Selbst ausprobieren: Welcher Wortlaut steht im folgenden Auszug zur Berufung zwischen „10 Das Landgericht“ und „jedoch zu folgen.“, beide eingeschlossen? Schreib diesen Abschnitt wortgetreu ab.

Auszug zum Lesen:
▼

10 Das Landgericht hat das Unfallgeschehen zutreffend beurteilt und die Parteien auf der Grundlage der
angeführten gesetzlichen Vorschriften zu Recht zu gleichen Teilen als für das Unfallgeschehen verantwortlich
angesehen. Dies wird von der Berufung auch nicht beanstandet, ebenso wenig die Ausführungen zur Höhe des
Schadens. Die Angriffe der Berufung beschränken sich darauf, das Landgericht habe zu Unrecht einen
ausdrücklichen oder konkludenten Haftungsausschluss verneint.
11 Auch insoweit ist dem Landgericht jedoch zu folgen.

▲

Datensätze aus einer Datensammlung:
▼

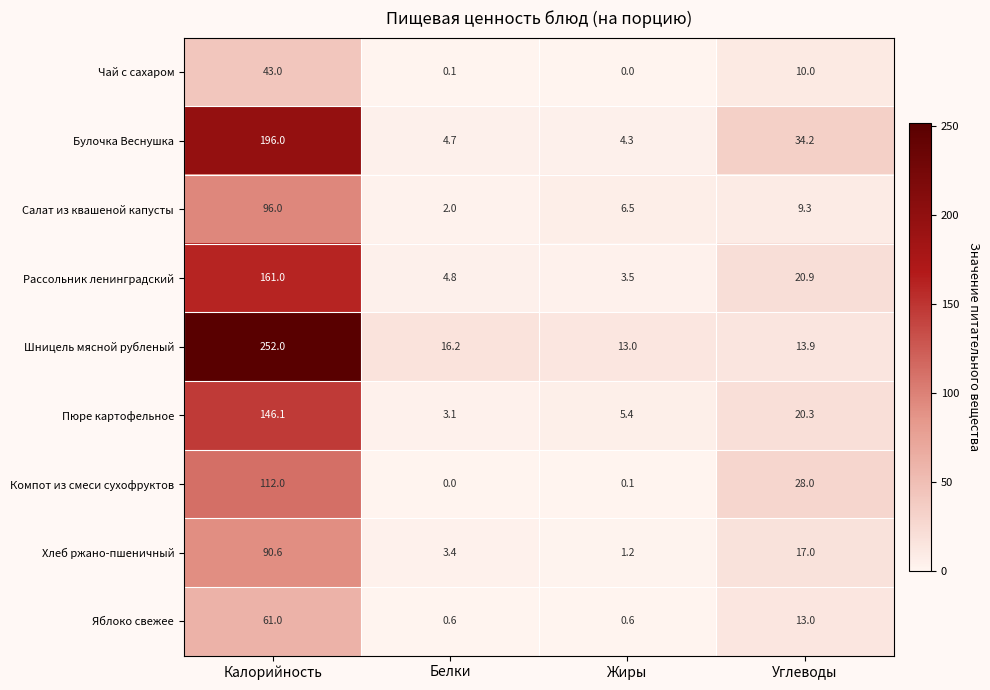

What is the approximate value of Яблоко свежее at Углеводы?

13.0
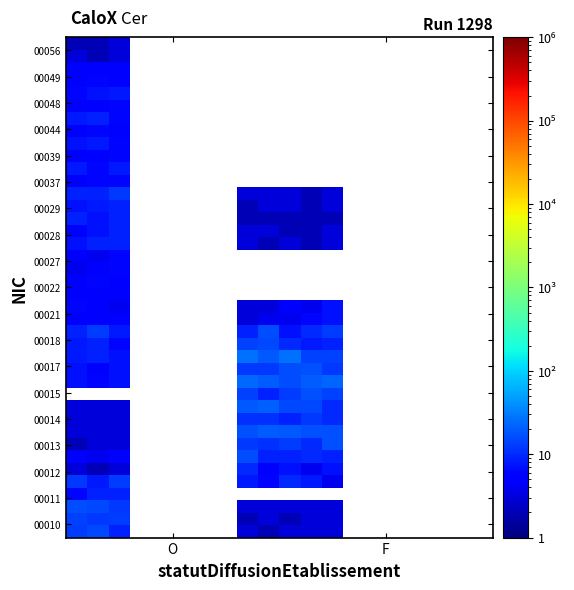

What is the greatest value displayed?

26.0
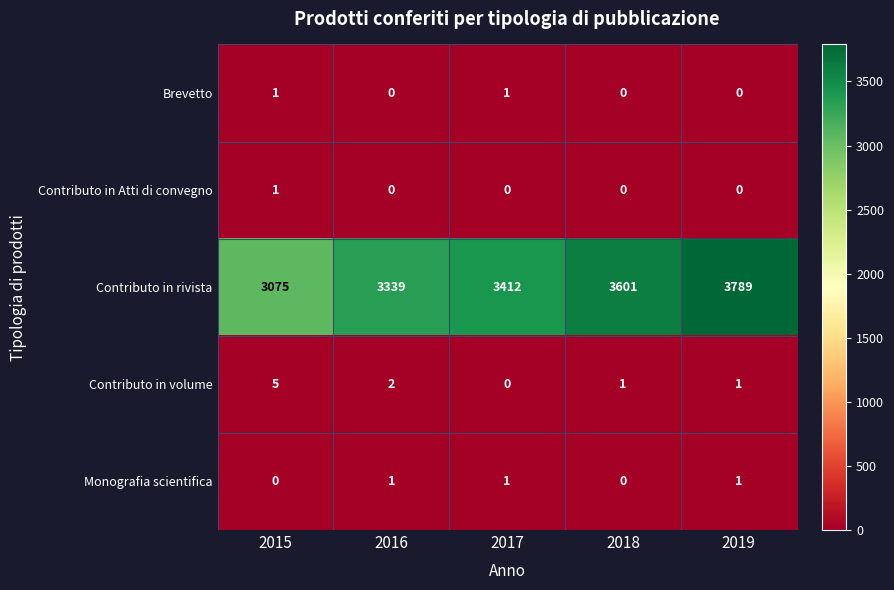

Where is Contributo in rivista nearest to the value 3432?

2017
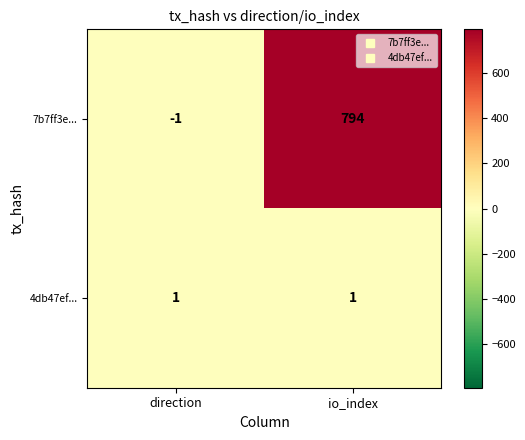

At which label does 7b7ff3e... reach its peak?

io_index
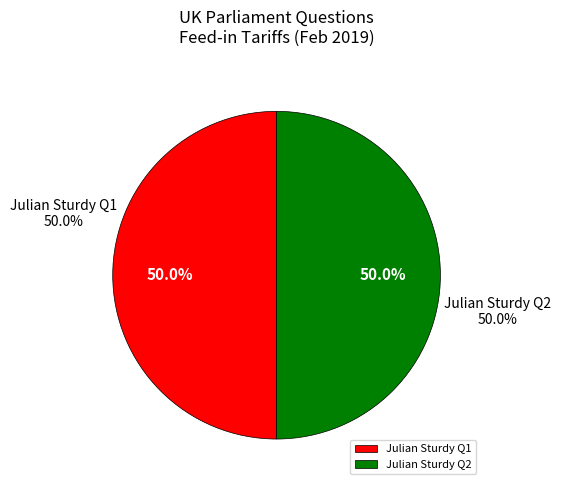

Count the number of slices in the pie.

2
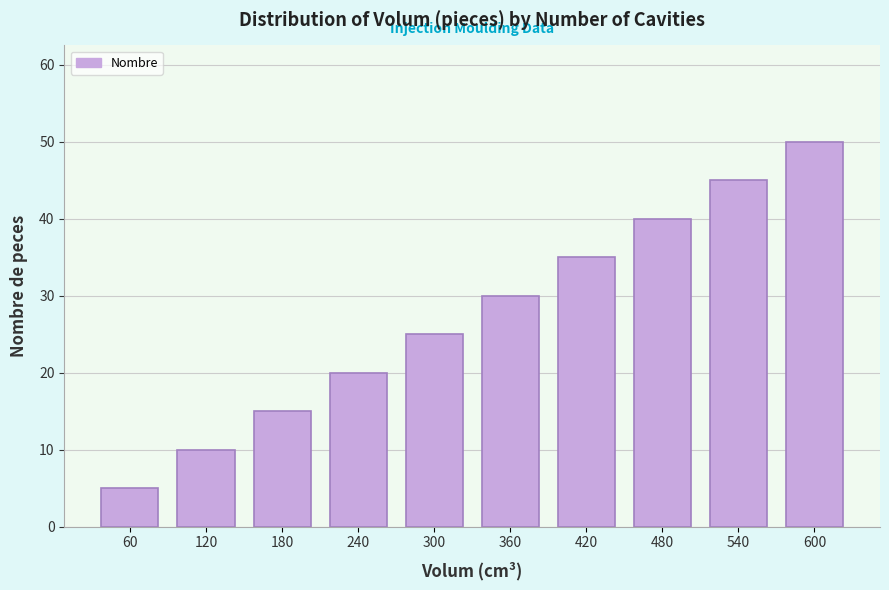

Reading left to right, list all the values displayed in this chart.

5	10	15	20	25	30	35	40	45	50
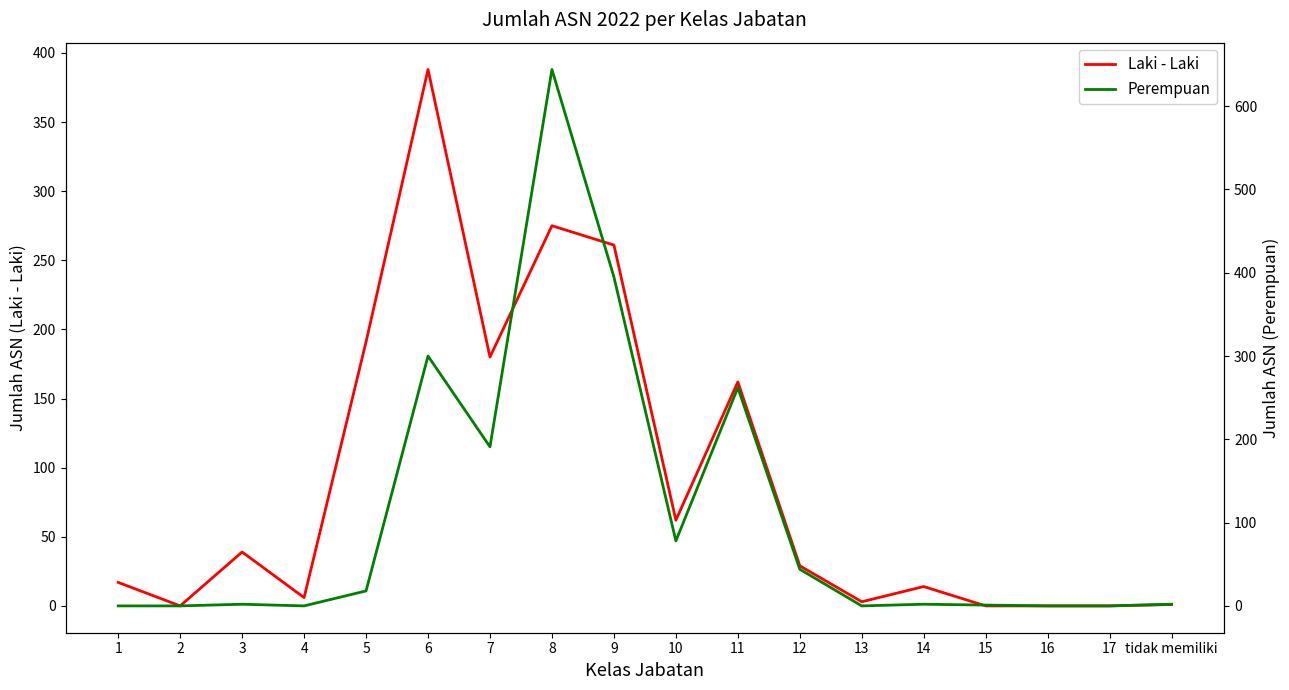

How many intersections are there between Laki - Laki and Perempuan?

3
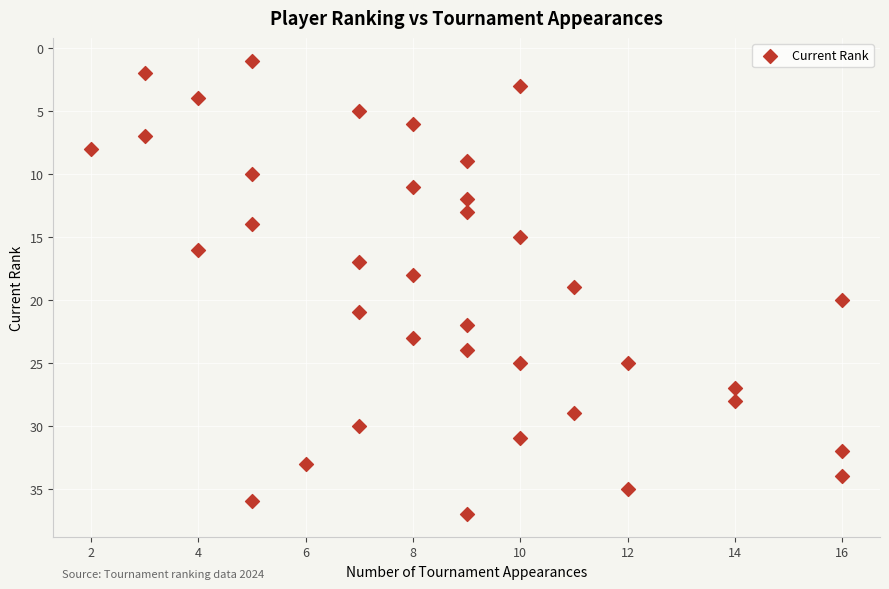

What is the range of Y values (max minus min)?

36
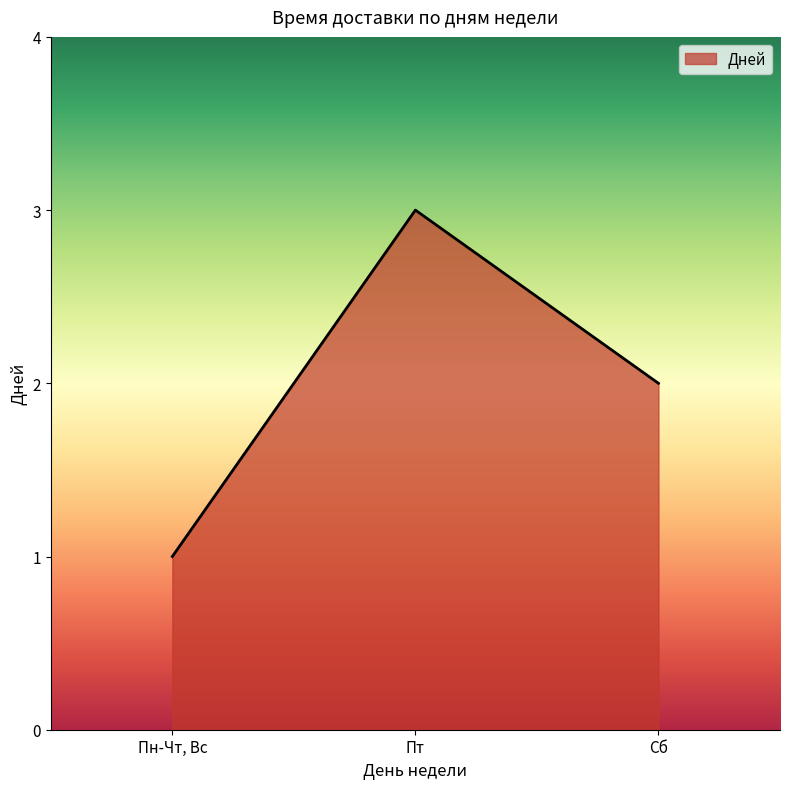

How many values are below 2?

1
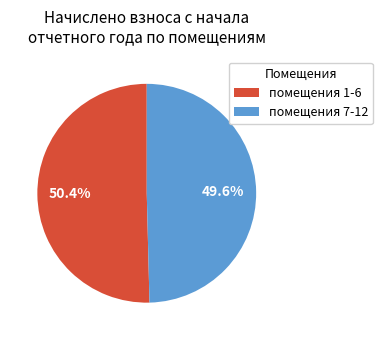

Count the number of slices in the pie.

2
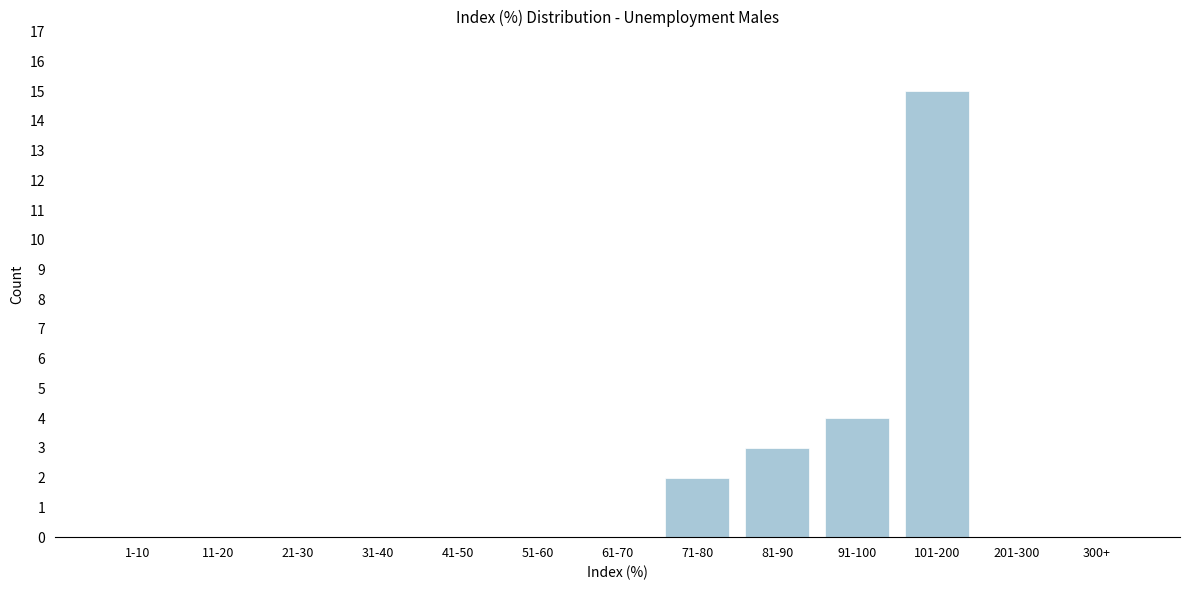

Reading right to left, what are all the values shown in this chart?

300+=0	201-300=0	101-200=15	91-100=4	81-90=3	71-80=2	61-70=0	51-60=0	41-50=0	31-40=0	21-30=0	11-20=0	1-10=0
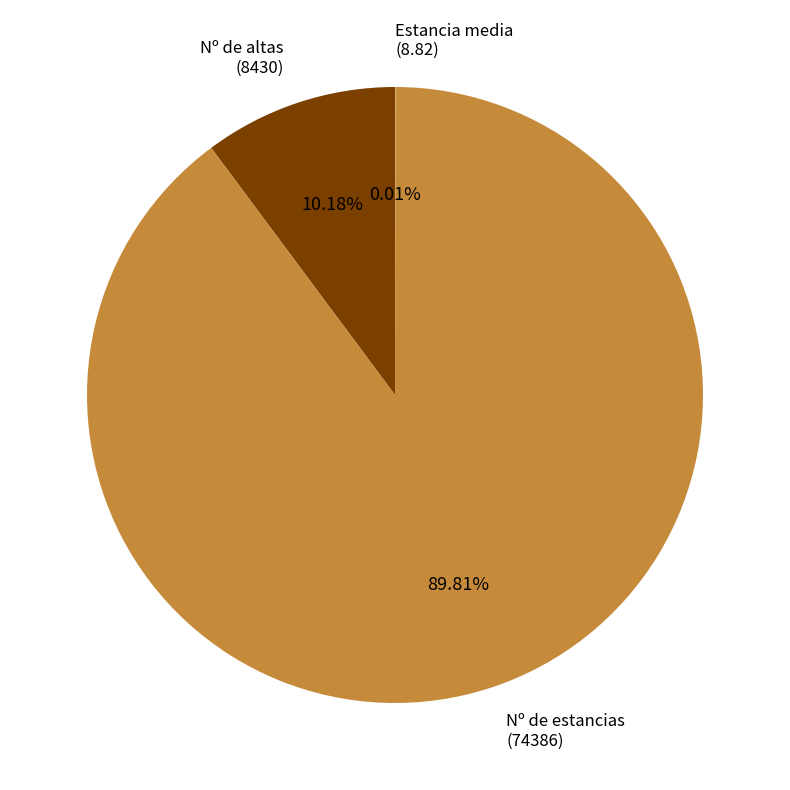

Rank the categories by value from highest to lowest.

Nº de estancias, Nº de altas, Estancia media (días)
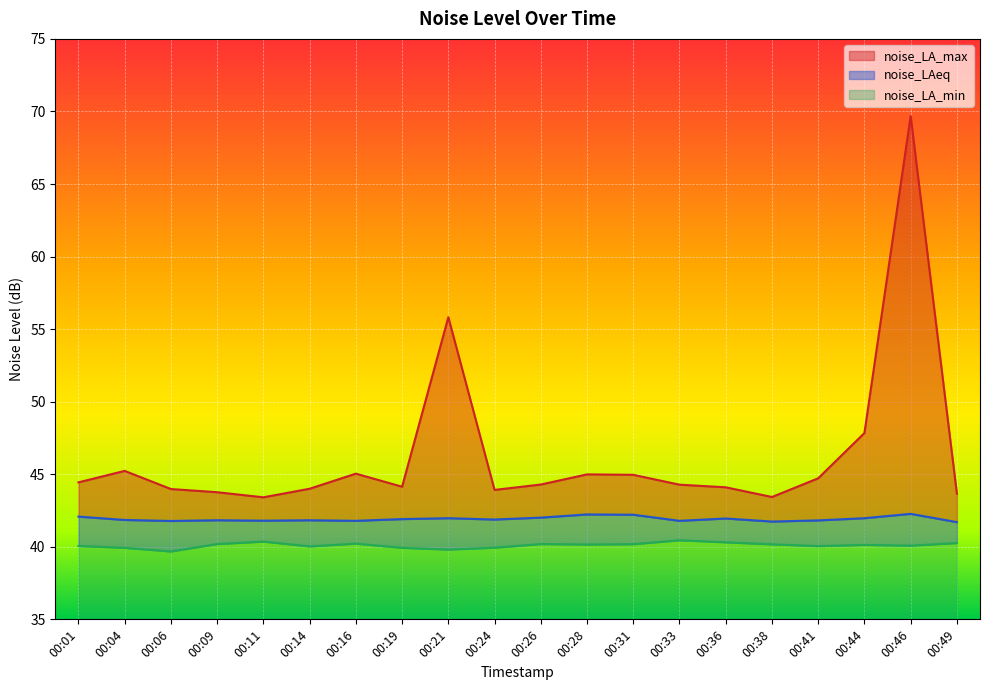

True or false: noise_LAeq and noise_LA_min cross at least once.

False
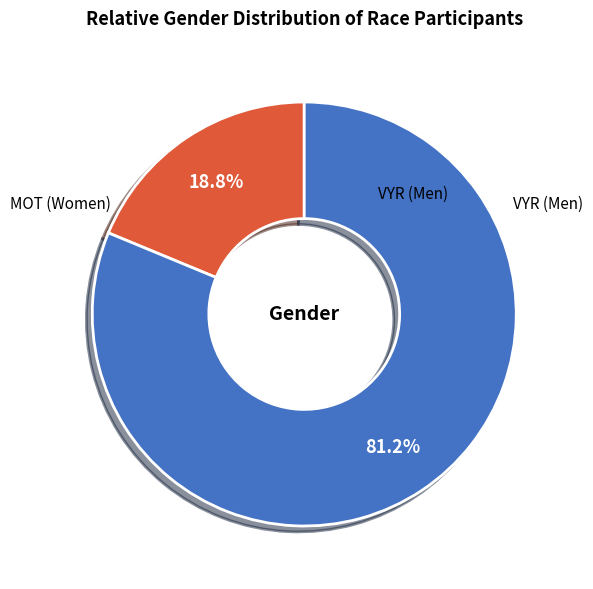

Count the number of slices in the pie.

2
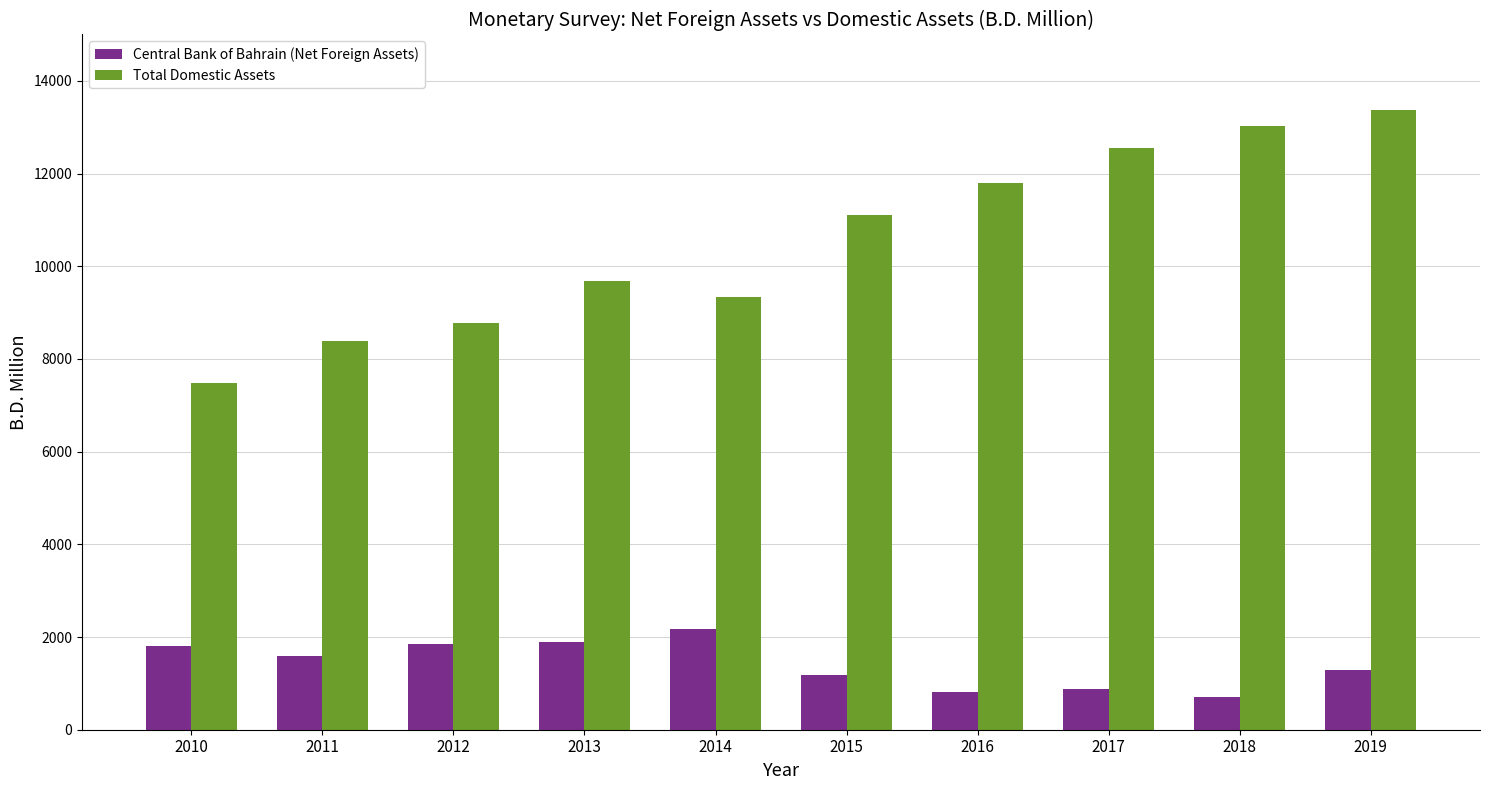

Are the bars grouped side by side (vs. stacked)?

Yes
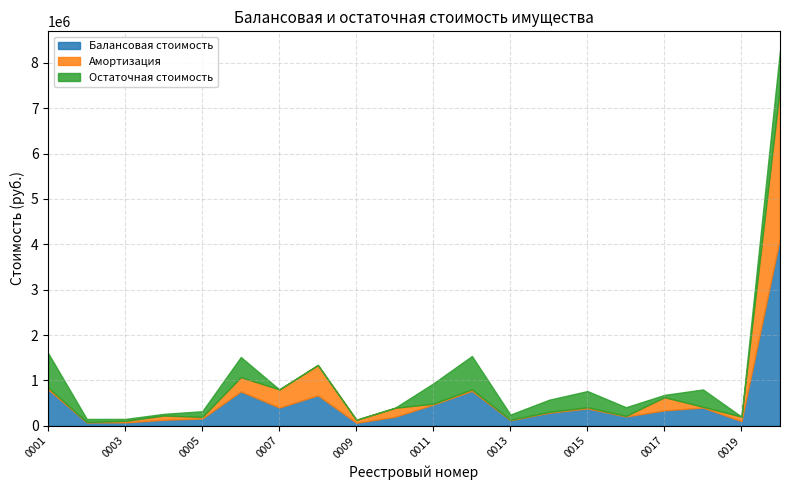

What is the average value of the Амортизация series?

284821.7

▲

Lösung der Aufgabe:
10 Das Landgericht hat das Unfallgeschehen zutreffend beurteilt und die Parteien auf der Grundlage der
angeführten gesetzlichen Vorschriften zu Recht zu gleichen Teilen als für das Unfallgeschehen verantwortlich
angesehen. Dies wird von der Berufung auch nicht beanstandet, ebenso wenig die Ausführungen zur Höhe des
Schadens. Die Angriffe der Berufung beschränken sich darauf, das Landgericht habe zu Unrecht einen
ausdrücklichen oder konkludenten Haftungsausschluss verneint.
11 Auch insoweit ist dem Landgericht jedoch zu folgen.